Tezza - Eu não tenho uma noção clara da minha produção. Acho que sou um escritor com um ouvido muito apurado para a linguagem cotidiana. Minha obra representa um olhar do avesso. Mesmo quando bem comportada ela tem um traço anárquico.

E sua produção agora?


Tezza - Esse ano eu reescrevi o "Ensaio da paixão", um romance de 81. Digamos que eu revi a obra, dei uma mexida em 30% do livro, que foi publicado em 85 e vai ser reeditado pela Rocco no ano que vem. Foi muito engraçado esse trabalho porque foi uma maneira de eu me reencontrar com a juventude, com um autor que não existe mais. Mas eu gostei do resultado. É um livro que está vivo e que fala a língua dos anos 70.

Como foi reler uma obra sua? Você relê as suas coisas?
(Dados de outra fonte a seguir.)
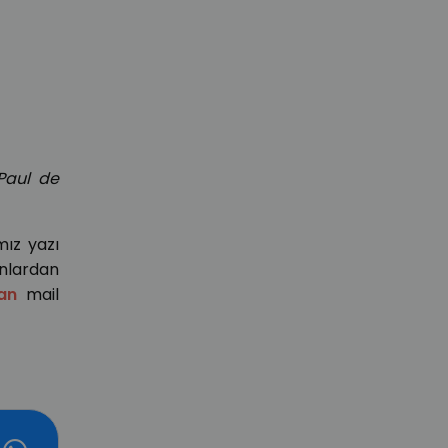
 Paul de
mız yazı
nlardan
an
mail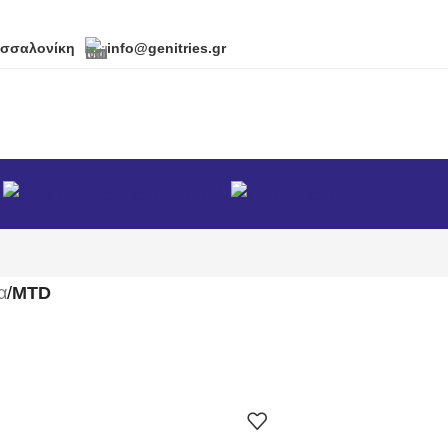
εσσαλονίκη
info@genitries.gr
α
Brands
α
/
MTD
Tezza - Bom.., minha filha tem uma piada ótima sobre isso... quando ela tinha uns cinco anos me disse que os meus livros não deviam ser muito bons porque eu nunca os lia, estava sempre lendo o dos outros... (risos). Depois do livro publicado eu realmente leio pouquíssamo...

O que te fez voltar para esse livro?


Tezza - O lado prático. Eu precisava de um financiamento para viajar para Itália, para fazer pesquisas para o "Breve espaço", então eu negociei com a Rocco e vendi a reedição. Era um risco que eu corria mas é um livro interessante, um livro que tem uma vitalidade que eu acho que sobreviveu, merece ser republicado.

E hoje?

Tezza - Hoje estou parado. Estou descansando, lendo muita teoria e não estou obcecado em produzir. Tenho uma vaga idéia de escrever um romance sobre a fotografia. Ainda não sei o que exatamente, mas sei que quero abordar esse tema.

Você ainda enfrenta algum tipo de dificuldade para publicar os seus livros?

Tezza - Eu não enfrento mais. No entanto, esse tipo de problema existe e é sério. Você tem um funil, um estrangulamento das obras literárias. O espaço que a literatura ocupa no mundo é cada vez menor. A boa literatura está tendo um espaço restrito, daí é importante pensar a literatura como uma atividade ética e estética. Quem pensa em ser escritor deve esquecer o resto do mundo. É uma escolha pessoal, intransferível e que, se algum dia for esmagada pelo ressentimento, então não valeu a pena. Quer dizer, se as pessoas se põem a escrever e depois reclamam que não são lidas, deveriam ter feito outra coisa porque escrever é uma atitude diante da vida. Não é o correr atrás do prêmio. Pode dar certo ou não.

E quem são os grandes nomes da literatura hoje?

Tezza - É difícil dizer. A literatura leva tempo para se sedimentar. Visivelmente há uma grande produção no Brasil hoje, entre prosa e poesia, mas talvez só daqui a uns vinte anos vamos começar a sentir o que vai ficar ou o que não vai ficar.